初台本の完成までは数ヶ月。収録まではスムーズだったが……。

男性は、Web小説を発表するなど同人創作の経験こそあったものの、音声ドラマには初挑戦だった。台本を書き上げ、声優さんに読み上げてもらうところまではスムーズに進んだのだが、音声の「編集」を始めると、思うようには行かない現実に直面することとなった。

「同人ボイス」の編集とは主に、音声のスピードや間隔を調整したり、効果音などを付け足す作業のこと。台本を声優さんがうまく読んでくれたとしても、編集・演出がまずいと台無しになってしまう。

「編集ソフトの使い方は覚えたのですが、音声のタイミングとか間隔が難しくて。おまけに、台本のアラも見えて来て……」

男性は、文章力にはそこそこ自信があった。趣味で投稿していたWeb小説を途中で投げ出したりせずに、ちゃんと完結するまで書けていたからだ。それでも、音声ドラマの台本となると、また勝手が違ったようだ。

「よくもまあ、こんな文章を恥ずかしげもなく人に見せて、しかもお金を払って声に出して読み上げてもらったものだと、いささか自己嫌悪に陥りました」

ただ、この男性がえらいのは、そんな自己嫌悪にも負けずに完成まで持っていけたところ。結局、半年ほどかかったものの、なんとか納得する作品を仕上げることができたという。

「これだと思ったイラストレーターさんにイラストもお願いして、無事に発売することができたのが昨年のことです」

声優さんやイラストレーターさんへの報酬など諸々込みで投資額は「25万円程度」になってしまったとのこと。

さて、こうなると気になるのが、販売本数である。
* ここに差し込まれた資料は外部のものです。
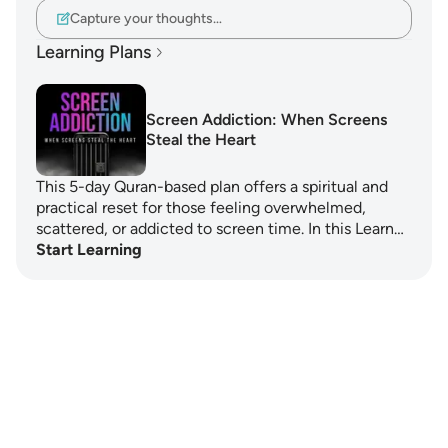
Capture your thoughts…
Learning Plans
Screen Addiction: When Screens
Steal the Heart
This 5-day Quran-based plan offers a spiritual and
practical reset for those feeling overwhelmed,
scattered, or addicted to screen time. In this Learn…
Start Learning
Notes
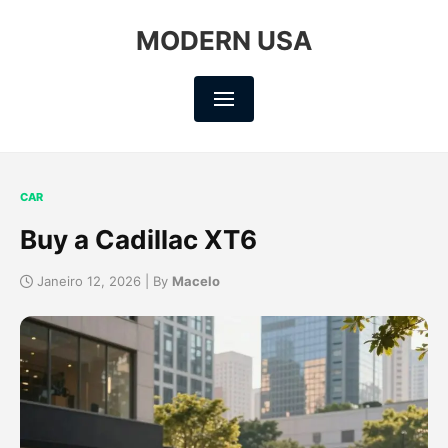
MODERN USA
CAR
Buy a Cadillac XT6
Janeiro 12, 2026 | By
Macelo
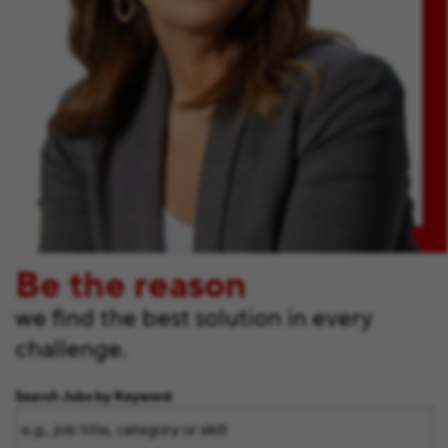
Be the reason
we find the best solution in every
challenge.
Search Jobs by Keyword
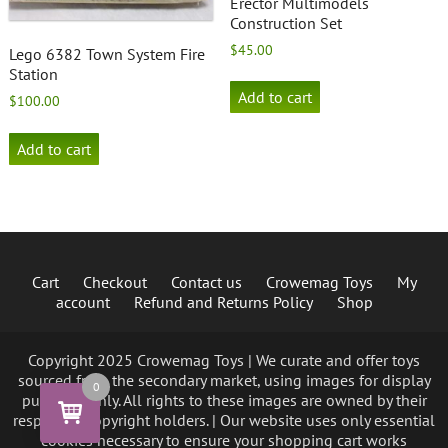
Erector Multimodels
Construction Set
$
45.00
Lego 6382 Town System Fire
Station
Add to cart
$
100.00
Add to cart
Cart
Checkout
Contact us
Crowemag Toys
My
account
Refund and Returns Policy
Shop
Copyright 2025 Crowemag Toys | We curate and offer toys
sourced from the secondary market, using images for display
0
purposes only. All rights to these images are owned by their
respective copyright holders. | Our website uses only essential
cookies necessary to ensure your shopping cart works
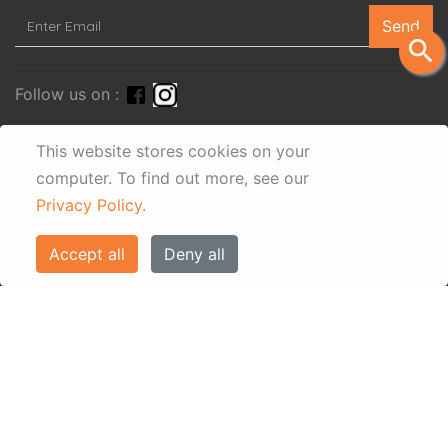
Send
search
Follow us on :
This website stores cookies on your
computer.
To find out more, see our
Privacy Policy
.
Accept all
Deny all
© Eos Villas Corfu 2026. All rights reserved
www.eostravel.com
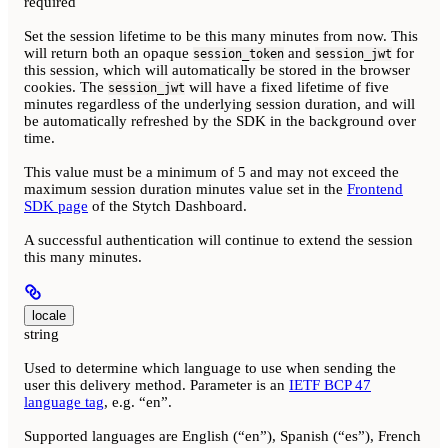
required
Set the session lifetime to be this many minutes from now. This
will return both an opaque
and
for
session_token
session_jwt
this session, which will automatically be stored in the browser
cookies. The
will have a fixed lifetime of five
session_jwt
minutes regardless of the underlying session duration, and will
be automatically refreshed by the SDK in the background over
time.
This value must be a minimum of 5 and may not exceed the
maximum session duration minutes value set in the
Frontend
SDK page
of the Stytch Dashboard.
A successful authentication will continue to extend the session
this many minutes.
locale
string
Used to determine which language to use when sending the
user this delivery method. Parameter is an
IETF BCP 47
language tag
, e.g. “en”.
Supported languages are English (“en”), Spanish (“es”), French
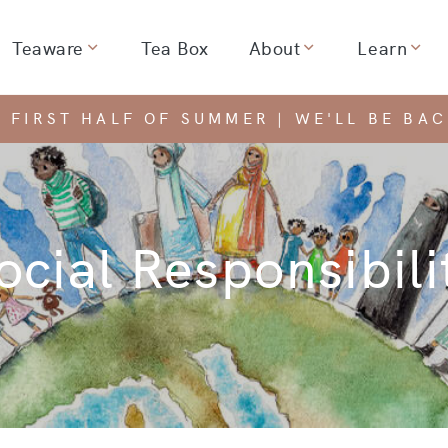
Teaware
Tea Box
About
Learn
dropdown for
Show dropdown for
Show dropdown for
Show
 FIRST HALF OF SUMMER | WE'LL BE BA
ocial Responsibili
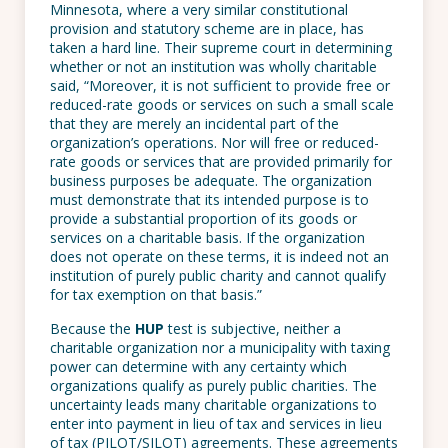
Minnesota, where a very similar constitutional
provision and statutory scheme are in place, has
taken a hard line. Their supreme court in determining
whether or not an institution was wholly charitable
said, “Moreover, it is not sufficient to provide free or
reduced-rate goods or services on such a small scale
that they are merely an incidental part of the
organization’s operations. Nor will free or reduced-
rate goods or services that are provided primarily for
business purposes be adequate. The organization
must demonstrate that its intended purpose is to
provide a substantial proportion of its goods or
services on a charitable basis. If the organization
does not operate on these terms, it is indeed not an
institution of purely public charity and cannot qualify
for tax exemption on that basis.”
Because the
HUP
test is subjective, neither a
charitable organization nor a municipality with taxing
power can determine with any certainty which
organizations qualify as purely public charities. The
uncertainty leads many charitable organizations to
enter into payment in lieu of tax and services in lieu
of tax (PILOT/SILOT) agreements. These agreements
最初に聞いたときには「100本くらい」と見栄を張っていた男性だが、詳しく聞いていったところ、「実は10本も売れていないんです……」と教えてくれた。

結局、ノウハウゼロから手を出すのは、ハードルが高いジャンルだったもようだ。ただ、男性の場合、何かを作り上げた達成感は得られたという。

「本数に関係なく、自分の作品を買ってくれている人がいるのは嬉しいんです。ただ、ここまでの額は、自尊心を満たすには、ちょっと使い過ぎたかなと思っています」

残念ながら「副業」としては大失敗と言わざるを得ないが、金儲けだけが人生ではない。趣味としては満足いく結果になっているようで、男性は「まだ、アイデアはあるので、もういくつかは作ってみたい」と希望を語っていた。